1) Consumer sentiment is useless is predicting the single most important engine of economic growth

2) Since it's somewhat correlated with media coverage of the economy, attempts to jawbone up the economy are doomed to fail, or at least be irrelevant.

3) Consumer sentiment during non-recessionary periods of Republican and Democrat administrations over the last 28 years clearly shows patterns that indicate more favorable coverage during the Clinton years.


U.S. consumer confidence rebounded this month to the highest levels since the demise of Wall Street, according to a highly regarded study.

The University of Michigan's Consumer Sentiment Report, released today, is based on a scale of one to 100, and preliminary April figures show confidence rose to a level of 61.9, up from 57.3 in March. This is the highest index reached since September, when the survey recorded a 70.3.

In the study, people said they're feeling better about spending money because they think the recession is going to bottom out this year, not because their personal economic situation has improved.

And why would they think that? Well, why do you think?

Most consumers really only know about their own situation at the moment.  They're going to form their opinions about the broader economy based on 1) what they're hearing in the press and 2) what they're hearing from their friends, co-workers, and businesses.  And as much as we don't like to admit it, voices of authority such as the President and the Fed Chairman still carry weight, especially when reduced to optimistic sound bites.

Worse, this statistic has just about no predictive value.  I correlated the St. Louis Fed's record of Consumer Sentiment with the change in personal spending, month-over-month, for the last 30 years.  I lagged them from 0-12 months.  The best correlation was lagged by one month, meaning that consumer sentiment best predicted next month's increase in spending.  It correlated at 0.22, which is pretty meaningless, and has an r-squared of 5%, meaning that the best, the best that this does is to predict 5% of next month's increase in personal spending.

OK, I hear you say, but both numbers are sort of bounded.  After a while, you can be making more than you're spending, top out your spending, still be feeling really good about the economy, but not feeling better, and not spending more.  Aha!  The month-to-month change in sentiment predicts less than 1% of the change in personal spending for any month in the coming year.

This means that 1) consumer sentiment is useless is predicting the single most important engine of economic growth, and 2) since it's somewhat correlated with media coverage of the economy, attempts to jawbone up the economy are doomed to fail, or at least be irrelevant.

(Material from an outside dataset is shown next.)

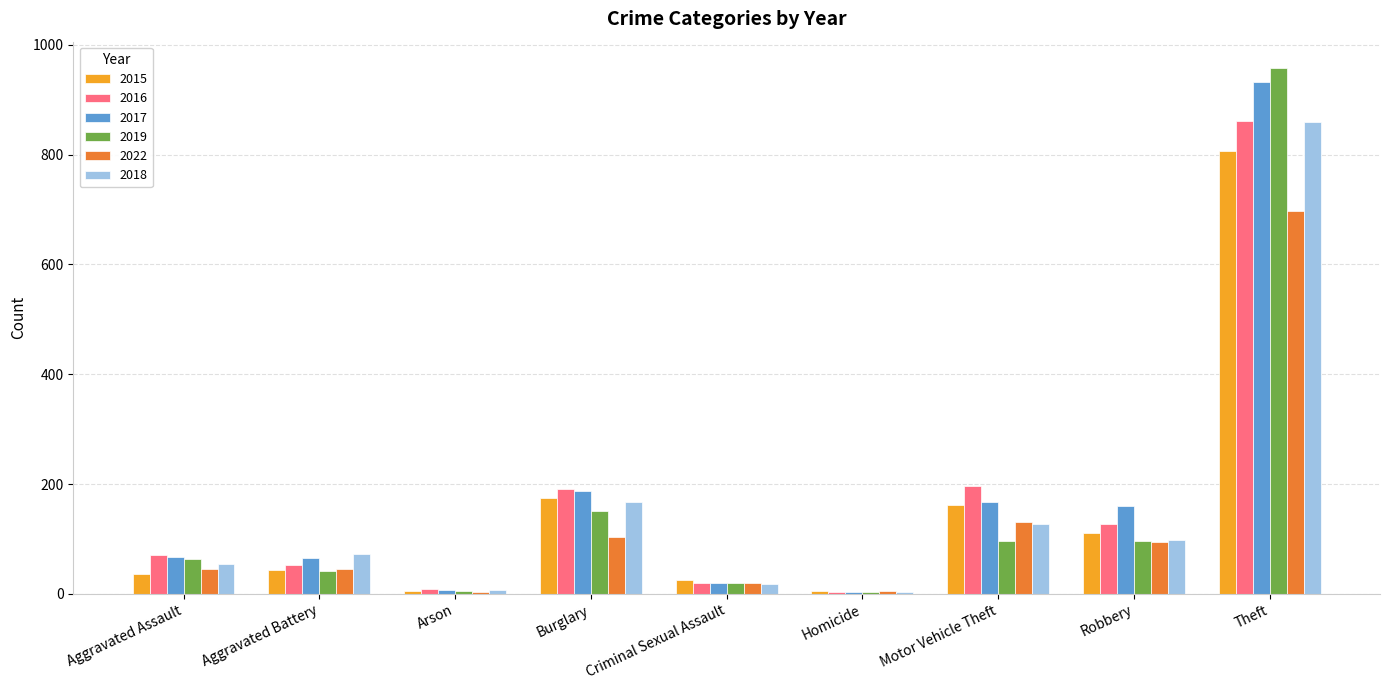

What is the highest value of the 2015 series?

807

But when you look at the graph of consumer sentiment, and compare it with GDP growth, something else emerges:

Sentiment recovers during the first years of the Reagan Administration and then stays high, but flat until the recession of 1990-91.  It then recovers as the economy begins to, only to dip again just in time for the election.  At which time it goes on an 8-year, unbroken upward trend, cresting and then declining with the election of George W. Bush.  The attacks of 9/11 no doubt helped push it down, but in fact, we were headed into a recession at that point, anyway.  Then, despite the recovering a prosperous economy until 2007, sentiment bounces around, but trends flat for the decade.

There's never any one, single cause for anything outside of physics, but there's pretty strong evidence here that unremittingly positive coverage during the 90s pushed up sentiment, while unremittingly skeptical coverage during the Bush years helped keep it in check.

The good news is that this probably didn't actually affect the real economy.  The bad news is that it almost certainly affected out politics.